◆ Excerpt to read
━━━━━━━━━━

2. Questions to the Minister for Finance and Trefnydd – in the Senedd on 26 June 2019.
2. Will the Minister make a statement on the disposal of public sector property assets? OAQ54117
The Welsh Government supports the principles of good asset management, including surplus asset disposal processes. Through published guidance such as 'Managing Welsh Public Money' and the continued work on asset collaboration led by Ystadau Cymru, we seek to embed best practice across the Welsh public sector.
Thank you. Best practice is all good in theory. The transformation of public services across Wales has seen the disposal of some property assets. However, considerable estate remains, including the 137 surplus properties owned by Betsi Cadwaladr University Health Board. The cost of maintaining this estate has now been estimated at £838 million over a 15-year period. Now, when considering that this health board sees the biggest deficit out of Wales, and seven NHS health boards at the end of 2018-19 are also seeing deficits, such expenditure does seem unsustainable and inappropriate. Now, there is a theory—you can correct me if I'm wrong—that if they do sell some of their assets no longer required, money comes back to the central pot here. So, one could argue, in businesses terms, with the health board already now into the fifth term of special measures, perhaps it's not on their main list of their priorities, having to deal with this. What steps can you take as a Welsh Government to work with the Betsi Cadwaladr University Health Board and maybe, just maybe, look at any revenues that come from the disposal of those surplus assets actually going back in some way—not all of it, maybe, but some of it—so that they can actually use the money that is tied up now in those surplus buildings towards better outcomes for the patients in north Wales?

━━━━━━━━━━

◆ Data block

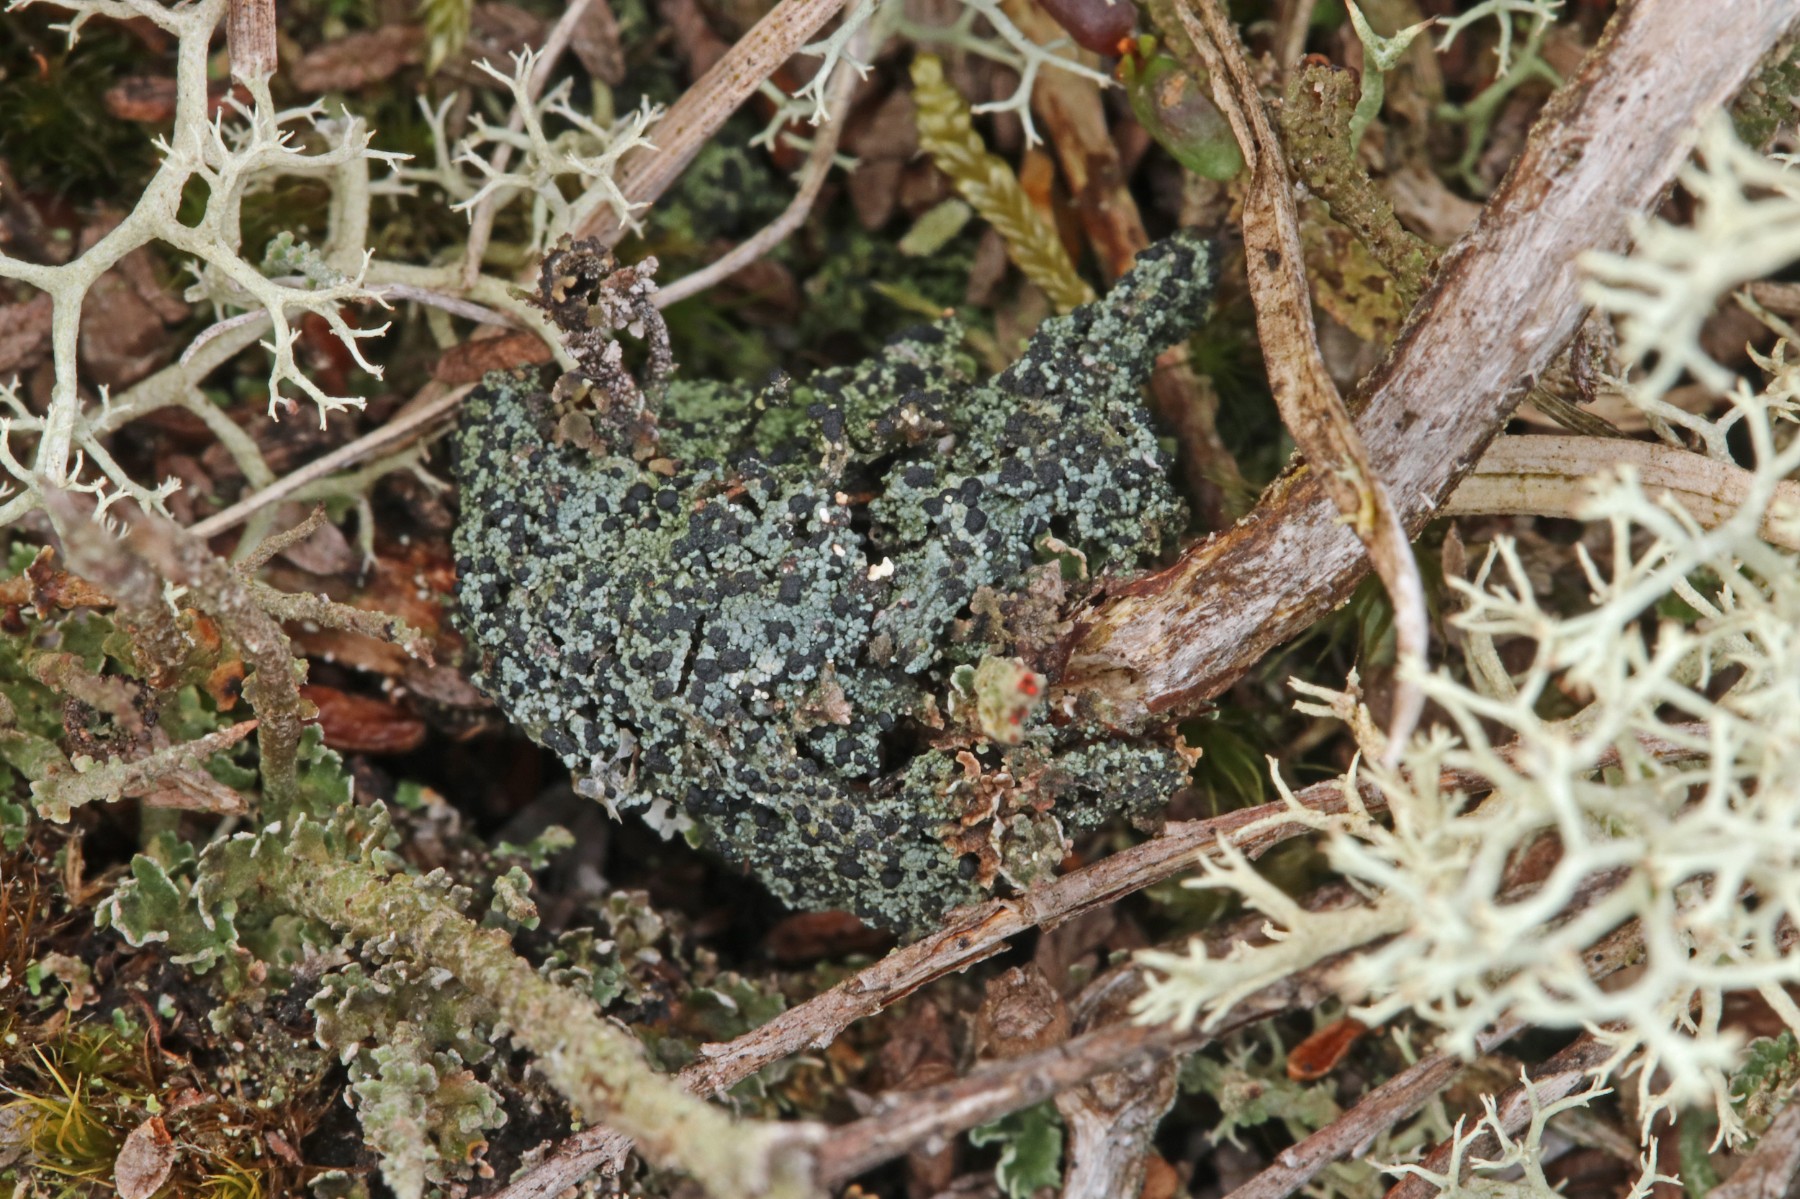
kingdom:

━━━━━━━━━━

◆ Problems and tasks
(a) In the Senedd exchange on disposing of public sector property, what is the estimated cost of maintaining the Betsi Cadwaladr University Health Board estate over 15 years?
(b) Extend the Senedd exchange on disposing of public sector property past its final sentence.

◆ Responses to the exercise
(a) £838 million

(b)
There is a financial limit at which health boards can retain the funds for any assets they dispose of, but above that limit then, the funds do come back to Welsh Government. And I think that's only right in the sense that the Welsh Government will have the overview across the whole of the Welsh public sector, and the Welsh NHS, in order to understand the pressures that are arising at that particular time. However, we have provided access to an online resource, which brings together guidance and advice for public sector estates work. The Ystadau Cymru group is pan-public sector group, working with health boards on encouraging the different public sector bodies to share and learn from their experience. We've got the asset collaboration programme in Wales, and during the last two financial years, funding has been made available to them in order to help drive their asset management improvements. But that also includes data quality, which can identify assets that those organisations can dispose of. But on the basis of what you've said to me today, I will ask the Chair of Ystadau Cymru to have a conversation with Betsi Cadwaladr health board to see if there is more work that they can do and that Welsh Government can do to support them in identifying assets that could be sold.FootnoteLink
Janet Finch-Saunders raised important issues, but I just want to look at this from a slightly different angle. In the context of the climate emergency that we've declared, we obviously need to reduce our food miles and encourage more people to grow their own or source their food locally. So, I just wondered, when you're considering surplus assets, whether you might consider the provision of new allotment sites for people close to where they live, where there are none available, because that would enable people who don't currently have a garden, don't currently have a place to grow their vegetables, to be able to do that. So, I wondered if you'd let us know whether you'd give that sort of thing any consideration in these things.
The current key criteria for consideration when considering how to manage assets or dispose of assets include creating economic growth, delivering more integrated and customer-focused services, generating capital receipts, reducing running costs and decarbonisation of the public estate. But Julie James, Ken Skates and I have been doing a piece of work that looks across the Welsh public sector, particularly in terms of the land that we own, to see if we can take a much more strategic approach to that in the light of the First Minister's election manifesto, where he did say that he wanted to set up a division for land within Welsh Government, and then look at how we can work in a collaborative way with local authorities, with health boards and others who do have land or assets within their portfolios. And part of that work will be about redefining how we think of value for money. So, it's not about selling off a plot of land or an asset for the best possible price, but actually it's about considering value for money in the round—so, thinking about our responsibilities in terms of climate change, but also what the benefit could be for the local community. Your example is one of those things that certainly will be part of that mix in terms of considering best value.
Cabinet Minister, the saga of land at Lisvane in Cardiff being sold for £1.8 million by the regeneration investment fund for Wales, and subsequently sold for £39 million, has been well documented. But we understand that legal proceedings were issued in December 2017 against the two companies who were advisers to RIFW at the time, namely Amber Fund Management and the Lambert Smith Hampton group. Could the Minister update us on the latest situation with regard to these legal proceedings?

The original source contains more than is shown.